Joseph Murphy’s interest in his subject flows from his professional work – he is Senior Research Fellow in the Sustainability Research Institute at the University of Leeds – but also from his own family background: his mother is Irish and a keen student of Scottish Gaelic in the Hebrides where she now lives.
The walk is, in a sense, a personal meditation on the author’s own place in the world and there is a poignancy to it that will surely resonate with many readers, especially those from the Irish Diaspora who know something of that sense of uprootedness and loss that has characterised the Irish experience for centuries.

DEEPLY POLITICAL
At the Edge is a deeply political book.

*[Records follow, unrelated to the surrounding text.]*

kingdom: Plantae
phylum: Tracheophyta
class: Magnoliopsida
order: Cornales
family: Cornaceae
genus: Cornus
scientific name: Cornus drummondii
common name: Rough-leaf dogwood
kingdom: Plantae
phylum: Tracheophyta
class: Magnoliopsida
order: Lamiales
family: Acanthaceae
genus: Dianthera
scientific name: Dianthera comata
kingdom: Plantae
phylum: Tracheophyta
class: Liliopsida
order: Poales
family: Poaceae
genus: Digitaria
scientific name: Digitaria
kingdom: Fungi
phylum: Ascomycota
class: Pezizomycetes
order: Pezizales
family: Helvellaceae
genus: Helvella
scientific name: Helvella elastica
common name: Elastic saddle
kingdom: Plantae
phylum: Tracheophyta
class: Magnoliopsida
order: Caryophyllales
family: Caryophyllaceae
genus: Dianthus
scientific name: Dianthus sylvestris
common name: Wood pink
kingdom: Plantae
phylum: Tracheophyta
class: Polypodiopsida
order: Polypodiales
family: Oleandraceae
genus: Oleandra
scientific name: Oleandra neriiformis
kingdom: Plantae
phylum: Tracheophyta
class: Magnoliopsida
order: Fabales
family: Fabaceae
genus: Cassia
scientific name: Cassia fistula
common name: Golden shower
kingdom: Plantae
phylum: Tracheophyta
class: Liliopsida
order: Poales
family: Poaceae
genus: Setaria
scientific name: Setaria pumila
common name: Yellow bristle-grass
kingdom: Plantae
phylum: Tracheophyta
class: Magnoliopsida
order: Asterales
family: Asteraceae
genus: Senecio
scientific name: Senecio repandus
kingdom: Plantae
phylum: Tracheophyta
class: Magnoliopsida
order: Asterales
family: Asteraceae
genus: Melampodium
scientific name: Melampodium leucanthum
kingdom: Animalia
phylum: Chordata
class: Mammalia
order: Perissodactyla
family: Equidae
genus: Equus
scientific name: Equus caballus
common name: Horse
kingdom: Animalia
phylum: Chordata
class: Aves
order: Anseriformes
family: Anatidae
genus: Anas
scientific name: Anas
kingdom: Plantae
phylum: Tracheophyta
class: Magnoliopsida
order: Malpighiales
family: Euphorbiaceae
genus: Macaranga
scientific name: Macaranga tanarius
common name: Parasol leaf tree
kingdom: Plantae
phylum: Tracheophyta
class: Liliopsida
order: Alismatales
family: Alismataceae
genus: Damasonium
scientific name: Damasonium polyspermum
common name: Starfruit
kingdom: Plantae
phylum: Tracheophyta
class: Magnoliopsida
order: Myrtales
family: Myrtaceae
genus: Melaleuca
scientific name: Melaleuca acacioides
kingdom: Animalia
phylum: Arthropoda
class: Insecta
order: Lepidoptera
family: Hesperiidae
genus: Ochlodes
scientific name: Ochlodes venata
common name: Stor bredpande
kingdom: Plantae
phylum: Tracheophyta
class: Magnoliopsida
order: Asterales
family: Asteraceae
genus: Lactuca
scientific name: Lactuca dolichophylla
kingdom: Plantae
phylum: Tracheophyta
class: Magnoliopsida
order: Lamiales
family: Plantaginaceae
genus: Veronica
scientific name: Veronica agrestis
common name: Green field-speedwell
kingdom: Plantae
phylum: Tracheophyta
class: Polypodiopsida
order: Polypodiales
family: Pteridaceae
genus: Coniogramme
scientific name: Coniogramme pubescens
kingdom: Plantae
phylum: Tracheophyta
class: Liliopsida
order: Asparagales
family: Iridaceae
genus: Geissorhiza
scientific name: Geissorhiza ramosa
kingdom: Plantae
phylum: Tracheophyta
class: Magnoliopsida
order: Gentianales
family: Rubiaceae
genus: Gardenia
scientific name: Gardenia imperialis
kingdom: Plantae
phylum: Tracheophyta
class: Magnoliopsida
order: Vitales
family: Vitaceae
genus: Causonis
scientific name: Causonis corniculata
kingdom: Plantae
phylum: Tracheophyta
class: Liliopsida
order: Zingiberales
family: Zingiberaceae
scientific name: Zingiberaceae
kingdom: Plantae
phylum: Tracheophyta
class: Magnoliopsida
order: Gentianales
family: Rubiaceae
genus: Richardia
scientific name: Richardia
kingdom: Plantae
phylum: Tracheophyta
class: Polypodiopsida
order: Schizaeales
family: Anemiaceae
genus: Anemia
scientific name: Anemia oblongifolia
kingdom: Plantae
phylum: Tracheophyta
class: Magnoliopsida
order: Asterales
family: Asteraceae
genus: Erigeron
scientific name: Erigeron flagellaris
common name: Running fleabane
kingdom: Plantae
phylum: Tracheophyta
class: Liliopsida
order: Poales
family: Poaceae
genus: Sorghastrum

The author would agree with James Connolly that the moral and physical future of a people depends on their achieving political freedom and holding genuine political power in their own hands.
Joseph Murphy points out the inappropriateness of so many ‘big’ development projects that show no sensitivity to the needs of small indigenous communities.
Great economic plans are imposed from above without any attempt to genuinely engage with people whose lives will be changed for ever. One thinks here of the Corrib Gas Project in Mayo and the imprisonment of two protesters, as reported in An Phoblacht recently.
Joseph Murphy’s walk through Ireland and Scotland was a solitary one but he was never alone. Along the way he meets giants of Irish history like Michael Davitt, Douglas Hyde and Daniel O’Connell as well as a galaxy of great Gaelic poets. We are allowed glimpses of their writings and verse before our walker moves on to another lonely stretch of mountain road. Pausing for rest we get short references to the birds and plants that are all around and fascinating diversions into the adventures of the Fianna. The book is almost alone in giving proper place and prominence to Gaelic placenames and their meanings.
This is a serious but immensely enjoyable book. It raises some of the most important and pressing questions that face the Gaelic world, and Ireland and Scotland more generally. Irish republicans will find it an important contribution to our present challenges and our future aspirations.